King Charles III pledged to follow the "inspiring example" of his mother, late Queen Elizabeth II, as he was proclaimed Britain's new monarch on Saturday in a ceremony, steeped in ancient tradition and political symbolism, televised for the first time in history.
"God save the King" were the words with which those gathered reaffirmed the proclamation made by the clerk of the Accession Council. The Accession Council performs a ceremonial role - it officially announces the name of the new monarch.
Charles then made his proclamation speech, which began with the “most sorrowful duty” to announce the death of Queen Elizabeth II, “an example of lifelong love and selfless service”.
"My mother's reign was unequalled in its dedication and its devotion. Even as we grieve, we give thanks for this most faithful life," said King Charles III.
"In taking up these responsibilities I shall strive to follow the inspiring example I have been set in upholding constitutional government and to seek the peace, harmony and prosperity of the peoples of these islands, and of the Commonwealth realms and territories across the world,” he said.
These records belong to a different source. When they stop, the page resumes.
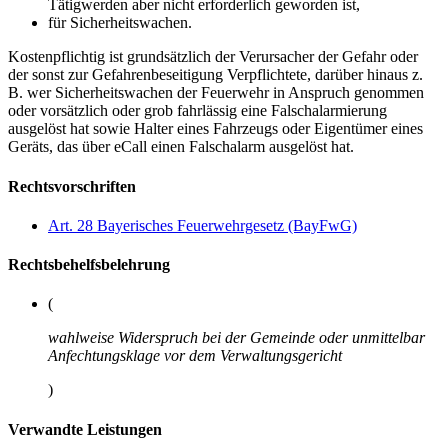
Tätigwerden aber nicht erforderlich geworden ist,
für Sicherheitswachen.
Kostenpflichtig ist grundsätzlich der Verursacher der Gefahr oder
der sonst zur Gefahrenbeseitigung Verpflichtete, darüber hinaus z.
B. wer Sicherheitswachen der Feuerwehr in Anspruch genommen
oder vorsätzlich oder grob fahrlässig eine Falschalarmierung
ausgelöst hat sowie Halter eines Fahrzeugs oder Eigentümer eines
Geräts, das über eCall einen Falschalarm ausgelöst hat.
Rechtsvorschriften
Art. 28 Bayerisches Feuerwehrgesetz (BayFwG)
Rechtsbehelfsbelehrung
(
wahlweise Widerspruch bei der Gemeinde oder unmittelbar
Anfechtungsklage vor dem Verwaltungsgericht
)
Verwandte Leistungen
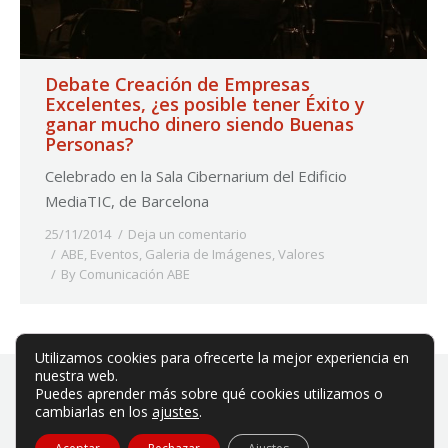
Debate Creación de Empresas
Excelentes, ¿es posible tener Éxito y
ganar mucho dinero siendo Buenas
Personas?
Celebrado en la Sala Cibernarium del Edificio
MediaTIC, de Barcelona
25/11/2014
Deja un comentario
ABE
,
Eventos
,
Galeria de Imágenes
,
Valores
By
Comunicación ABE
Utilizamos cookies para ofrecerte la mejor experiencia en
nuestra web.
Puedes aprender más sobre qué cookies utilizamos o
cambiarlas en los
ajustes
.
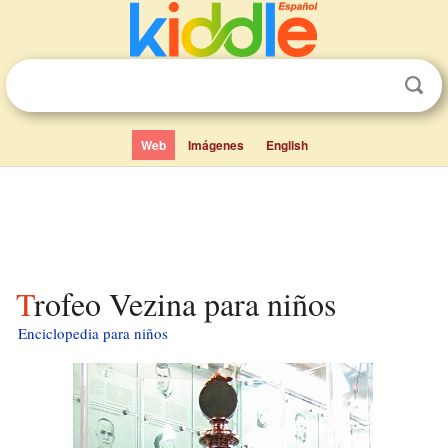
Web
Imágenes
English
Trofeo Vezina para niños
Enciclopedia para niños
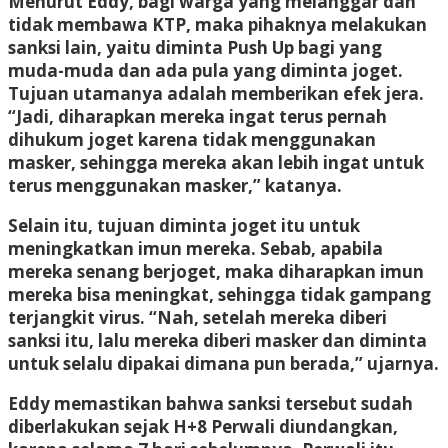
Menurut Eddy, bagi warga yang melanggar dan
tidak membawa KTP, maka pihaknya melakukan
sanksi lain, yaitu diminta Push Up bagi yang
muda-muda dan ada pula yang diminta joget.
Tujuan utamanya adalah memberikan efek jera.
“Jadi, diharapkan mereka ingat terus pernah
dihukum joget karena tidak menggunakan
masker, sehingga mereka akan lebih ingat untuk
terus menggunakan masker,” katanya.
Selain itu, tujuan diminta joget itu untuk
meningkatkan imun mereka. Sebab, apabila
mereka senang berjoget, maka diharapkan imun
mereka bisa meningkat, sehingga tidak gampang
terjangkit virus. “Nah, setelah mereka diberi
sanksi itu, lalu mereka diberi masker dan diminta
untuk selalu dipakai dimana pun berada,” ujarnya.
Eddy memastikan bahwa sanksi tersebut sudah
diberlakukan sejak H+8 Perwali diundangkan,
The throne had passed to the 73-year-old former Prince of Wales following the death of his mother, Queen Elizabeth II, on Thursday and Saturday's ceremony marked his formal declaration and oath-taking at St. James's Palace in London.
King Charles was joined by his wife, Queen Consort Camilla, and his son and heir Prince William -- the new Prince of Wales, who added their signatures to the formal proclamation documents.
Charles confirmed the tradition of surrendering all revenues and the Crown Estate to the country in return for the Sovereign Grant that covers royal costs in the UK.
All six living former Prime Ministers -- Sir John Major, Tony Blair, Gordon Brown, David Cameron, Theresa May and Boris Johnson -- and new Prime Minister Liz Truss along with leaders of the Opposition were among those gathered for the sombre ceremony.
It was the decision of King Charles III to allow television cameras into the Accession Council for the first time to allow the public to view the proceedings.
Earlier, the King had travelled back from Balmoral Castle in Scotland on Friday, where the Queen's health deteriorated, and she breathed her last.
Flags lowered atop the palace in mourning for the late Queen were brought back up to full mast after the Accession Council proclamation, which followed a wave of further proclamations across the UK to go into Sunday -- when flags will return to half-mast in a state of mourning for the Queen.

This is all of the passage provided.